The percentage of tech firms that reported receiving new customers inquiries and business opportunities was 84% in June and 83% in April, up from 76% in March.
“There remains much uncertainty about the pandemic’s impact moving forward, but it’s a hopeful sign that technology is viewed as a solution to help businesses navigate through these uncertain times,” said Nancy Hammervik, executive vice president for industry relations at CompTIA.
Customers are most interested in cybersecurity-related products and services (cited by 42% of tech firms surveyed), shifting on-premise infrastructure or applications to the cloud (42%), managed and outsourced IT services (40%), and general consulting help on how to “go virtual” (40%).
Another potentially positive indicator in the survey results is in the area of staffing. The percentage of companies that reported making staffing changes has leveled off – 56% in June compared to 58% in the last survey. Among firms that have acted:
25% postponed interviewing and recruiting for new positions (32% in April)
18% cut back on hours of full or part-time staff (21%)
14% laid off contractors or suspended their work (18%)

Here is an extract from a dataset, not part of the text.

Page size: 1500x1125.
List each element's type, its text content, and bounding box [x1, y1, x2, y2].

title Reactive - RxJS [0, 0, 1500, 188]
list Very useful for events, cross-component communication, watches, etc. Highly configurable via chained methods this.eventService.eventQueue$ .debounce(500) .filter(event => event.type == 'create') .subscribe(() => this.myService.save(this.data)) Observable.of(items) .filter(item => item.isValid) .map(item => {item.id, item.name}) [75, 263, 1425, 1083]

14% hired new staff to support increased customer demand in areas such as remote work support and cybersecurity (13%)
13% laid off full or part-time staff (17%)

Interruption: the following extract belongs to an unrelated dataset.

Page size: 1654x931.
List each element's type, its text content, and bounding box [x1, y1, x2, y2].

“Companies also reported taking positive steps in training employees in technical areas such as cybersecurity, networking, programming and tech support, as well as in ‘soft skill’ areas like communications and customer service,” said Amy Carrado, senior director for research and market intelligence at CompTIA. “Taking advantage of any downtime in business activity to upskill employees is likely to pay off for these firms as customer engagements increase.”

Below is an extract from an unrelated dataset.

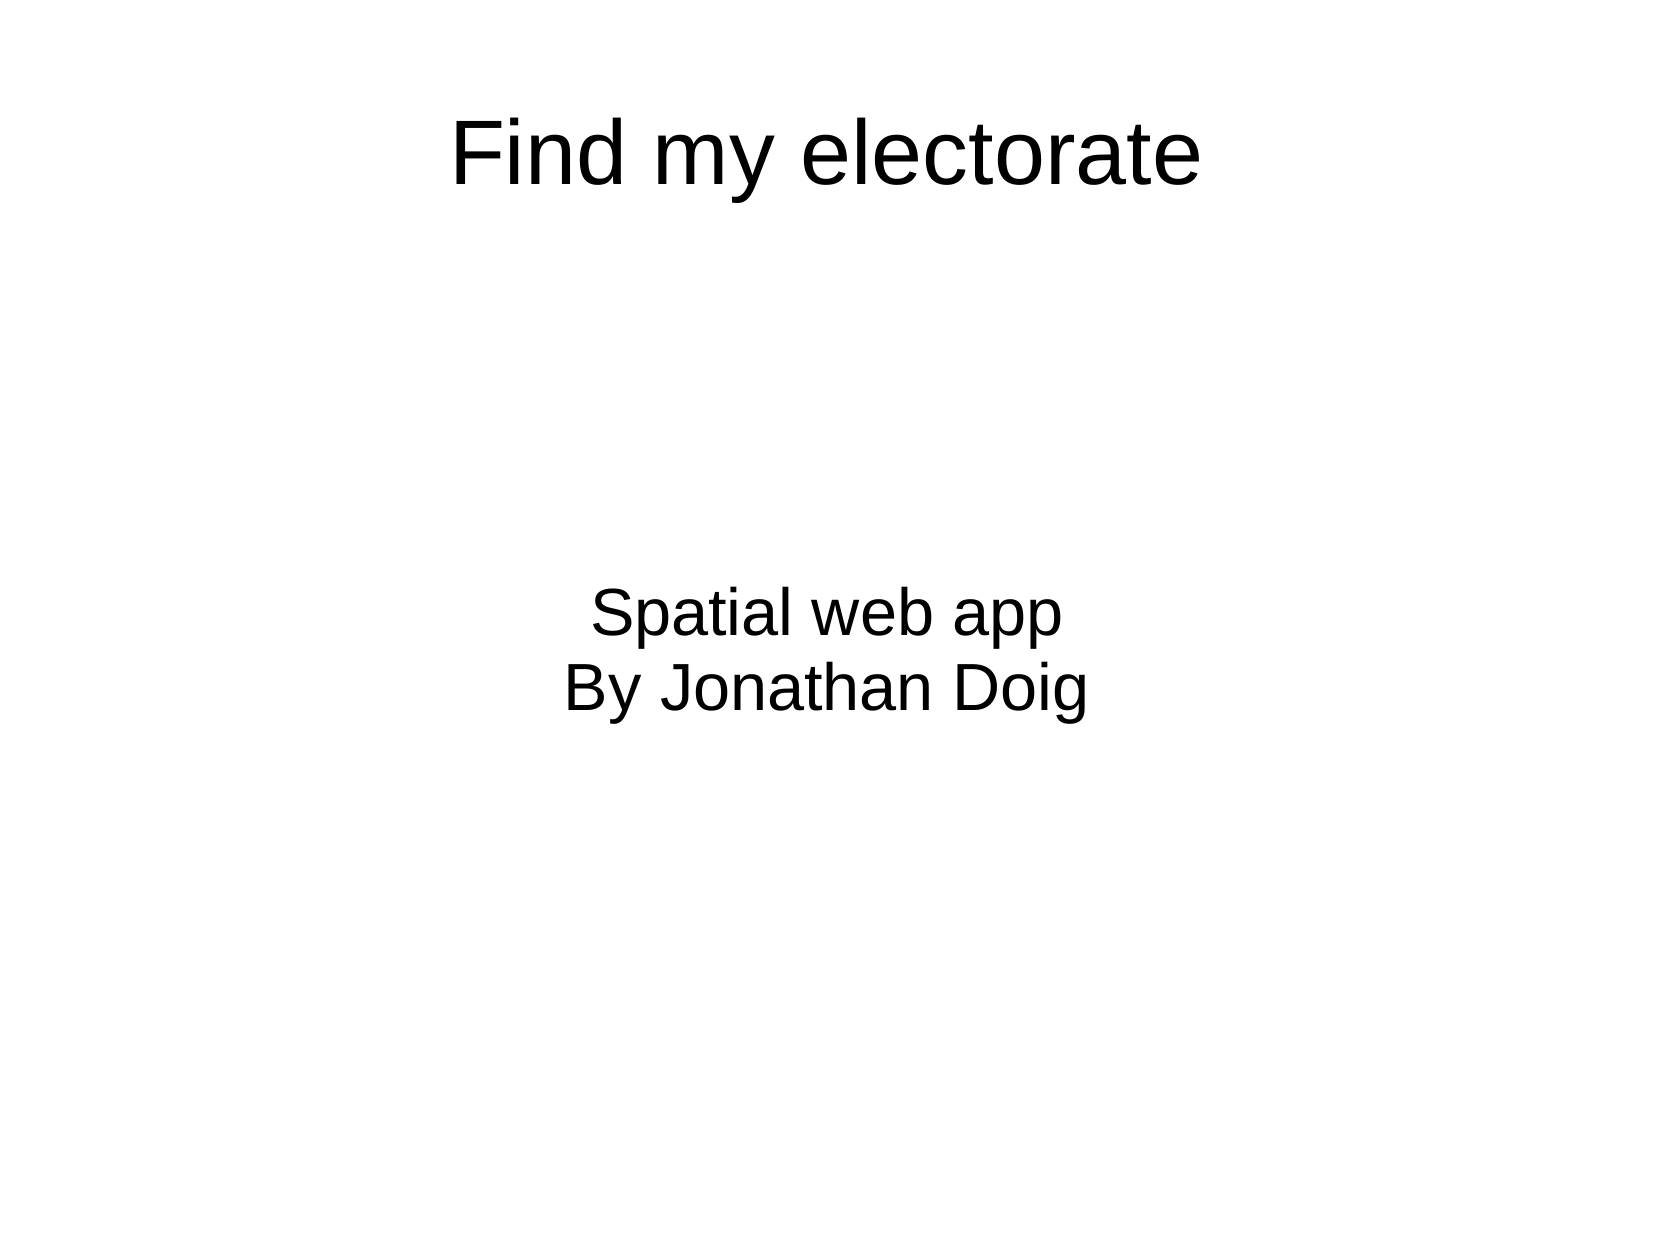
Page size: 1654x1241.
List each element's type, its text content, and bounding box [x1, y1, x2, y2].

CompTIA surveyed 231 executives from its member advisory councils and communities on how their companies have been impacted by COVID-19The latest survey, conducted between June 1 and 5, is the third monthly member poll since the pandemic caused disruptions to life and business.
In the June survey 52% of executives are feeling optimistic, 42% are hanging in there and 6% are hurting and in a difficult situation. These results are virtually unchanged from the previous survey.
A large majority of companies (84%) have been impacted by the pandemic. The most common scenarios include the cancellation or postponement of orders by some customers (58% of firms, unchanged from late April), or customers requesting a restructuring of contract or payment terms (46%, up slightly from 41%).
Companies are nearly unanimous (94%) in their belief that their business will change for the long term. The most frequently cited change is allowing more employees to continue to work remotely (65% of respondents). Other anticipated shifts include relying more on social and digital marketing rather than traditional methods (48%) and permanently reducing business travel (47%).
Some of these actions are being implemented now, at least according to comments provided by survey respondents. For example:
“Performing online meetings versus in-person. Alternating in-office/remote workers to maximize social distancing.”
“Restructuring information protection agreements to allow remote work.”
“Leveraging more cloud solutions to support the customer.”
“Trying to work with customers to support them as much as possible with payment holidays, credits etc.”
“… Taking advantage of every piece of government support to ensure that our cashflow isn't squeezed.”
Among U.S. companies surveyed 44% have applied for a Payment Protection Program loan from the Small Business Administration. Managed service providers and technology solutions providers accounted for about three-quarters of the companies surveyed that sought financial assistance from the federal government.